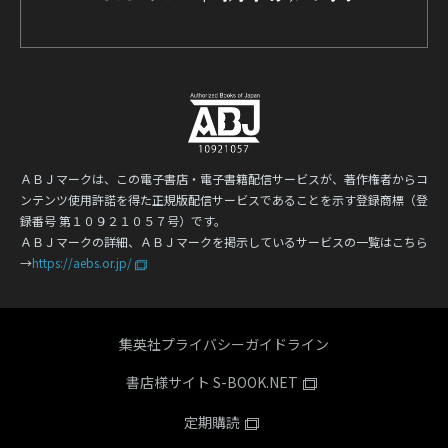
ＡＢＪマークは、この電子書店・電子書籍配信サービスが、著作権者からコ
ンテンツ使用許諾を得た正規版配信サービスであることを示す登録商標（登
録番号 第１０９２１０５７号）です。
ＡＢＪマークの詳細、ＡＢＪマークを掲示しているサービスの一覧はこちら
→
https://aebs.or.jp/
集英社プライバシーガイドライン
書店様サイト S-BOOK.NET
定期購読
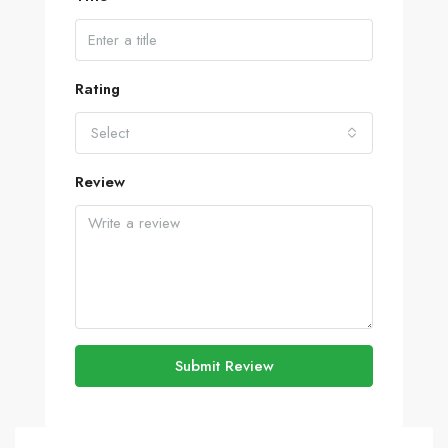
Rating
Select
Review
Submit Review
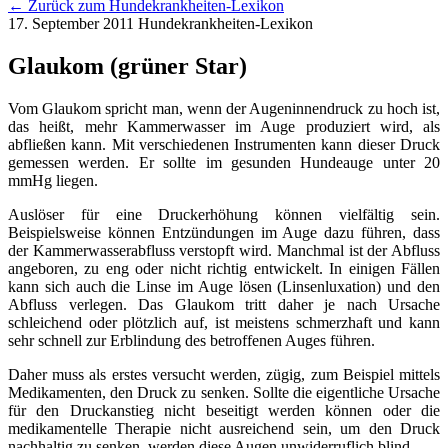
← Zurück zum Hundekrankheiten-Lexikon
17. September 2011
Hundekrankheiten-Lexikon
Glaukom (grüner Star)
Vom Glaukom spricht man, wenn der Augeninnendruck zu hoch ist,
das heißt, mehr Kammerwasser im Auge produziert wird, als
abfließen kann. Mit verschiedenen Instrumenten kann dieser Druck
gemessen werden. Er sollte im gesunden Hundeauge unter 20
mmHg liegen.
Auslöser für eine Druckerhöhung können vielfältig sein.
Beispielsweise können Entzündungen im Auge dazu führen, dass
der Kammerwasserabfluss verstopft wird. Manchmal ist der Abfluss
angeboren, zu eng oder nicht richtig entwickelt. In einigen Fällen
kann sich auch die Linse im Auge lösen (Linsenluxation) und den
Abfluss verlegen. Das Glaukom tritt daher je nach Ursache
schleichend oder plötzlich auf, ist meistens schmerzhaft und kann
sehr schnell zur Erblindung des betroffenen Auges führen.
Daher muss als erstes versucht werden, zügig, zum Beispiel mittels
Medikamenten, den Druck zu senken. Sollte die eigentliche Ursache
für den Druckanstieg nicht beseitigt werden können oder die
medikamentelle Therapie nicht ausreichend sein, um den Druck
nachhaltig zu senken, werden diese Augen unwiderruflich blind.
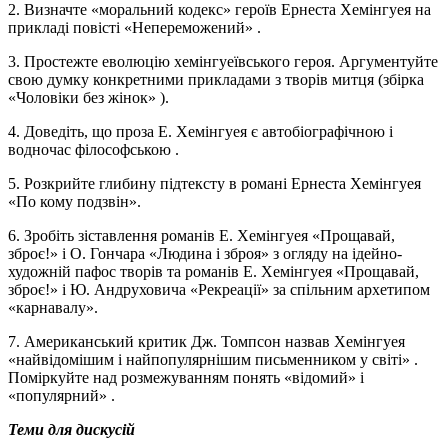
2. Визначте «моральний кодекс» героїв Ернеста Хемінгуея на
прикладі повісті «Непереможений» .
3. Простежте еволюцію хемінгуеївського героя. Аргументуйте
свою думку конкретними прикладами з творів митця (збірка
«Чоловіки без жінок» ).
4. Доведіть, що проза Е. Хемінгуея є автобіографічною і
водночас філософською .
5. Розкрийте глибину підтексту в романі Ернеста Хемінгуея
«По кому подзвін».
6. Зробіть зіставлення романів Е. Хемінгуея «Прощавай,
зброє!» і О. Гончара «Людина і зброя» з огляду на ідейно-
художній пафос творів та романів Е. Хемінгуея «Прощавай,
зброє!» і Ю. Андруховича «Рекреації» за спільним архетипом
«карнавалу».
7. Американський критик Дж. Томпсон назвав Хемінгуея
«найвідомішим і найпопулярнішим письменником у світі» .
Поміркуйте над розмежуванням понять «відомий» і
«популярний» .
Теми для дискусій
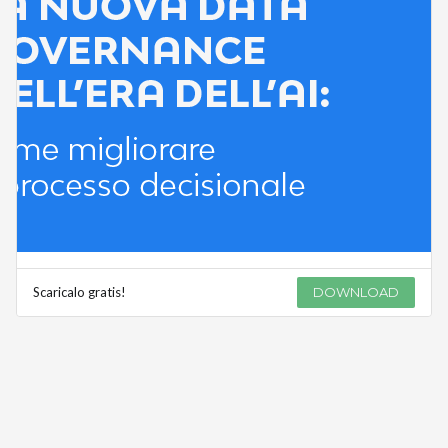
Scaricalo gratis!
DOWNLOAD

Work request = Would you please write out the entries in full, exactly as they read, but without pictures?

Result of this exercise =
ＡＢＪマークは、この電子書店・電子書籍配信サービスが、著作権者からコ
ンテンツ使用許諾を得た正規版配信サービスであることを示す登録商標（登
録番号 第１０９２１０５７号）です。
ＡＢＪマークの詳細、ＡＢＪマークを掲示しているサービスの一覧はこちら
→
https://aebs.or.jp/
集英社プライバシーガイドライン
書店様サイト S-BOOK.NET
定期購読
Rating
Select
Review
Submit Review
← Zurück zum Hundekrankheiten-Lexikon
17. September 2011
Hundekrankheiten-Lexikon
Glaukom (grüner Star)
Vom Glaukom spricht man, wenn der Augeninnendruck zu hoch ist,
das heißt, mehr Kammerwasser im Auge produziert wird, als
abfließen kann. Mit verschiedenen Instrumenten kann dieser Druck
gemessen werden. Er sollte im gesunden Hundeauge unter 20
mmHg liegen.
Auslöser für eine Druckerhöhung können vielfältig sein.
Beispielsweise können Entzündungen im Auge dazu führen, dass
der Kammerwasserabfluss verstopft wird. Manchmal ist der Abfluss
angeboren, zu eng oder nicht richtig entwickelt. In einigen Fällen
kann sich auch die Linse im Auge lösen (Linsenluxation) und den
Abfluss verlegen. Das Glaukom tritt daher je nach Ursache
schleichend oder plötzlich auf, ist meistens schmerzhaft und kann
sehr schnell zur Erblindung des betroffenen Auges führen.
Daher muss als erstes versucht werden, zügig, zum Beispiel mittels
Medikamenten, den Druck zu senken. Sollte die eigentliche Ursache
für den Druckanstieg nicht beseitigt werden können oder die
medikamentelle Therapie nicht ausreichend sein, um den Druck
nachhaltig zu senken, werden diese Augen unwiderruflich blind.
2. Визначте «моральний кодекс» героїв Ернеста Хемінгуея на
прикладі повісті «Непереможений» .
3. Простежте еволюцію хемінгуеївського героя. Аргументуйте
свою думку конкретними прикладами з творів митця (збірка
«Чоловіки без жінок» ).
4. Доведіть, що проза Е. Хемінгуея є автобіографічною і
водночас філософською .
5. Розкрийте глибину підтексту в романі Ернеста Хемінгуея
«По кому подзвін».
6. Зробіть зіставлення романів Е. Хемінгуея «Прощавай,
зброє!» і О. Гончара «Людина і зброя» з огляду на ідейно-
художній пафос творів та романів Е. Хемінгуея «Прощавай,
зброє!» і Ю. Андруховича «Рекреації» за спільним архетипом
«карнавалу».
7. Американський критик Дж. Томпсон назвав Хемінгуея
«найвідомішим і найпопулярнішим письменником у світі» .
Поміркуйте над розмежуванням понять «відомий» і
«популярний» .
Теми для дискусій
Scaricalo gratis!
DOWNLOAD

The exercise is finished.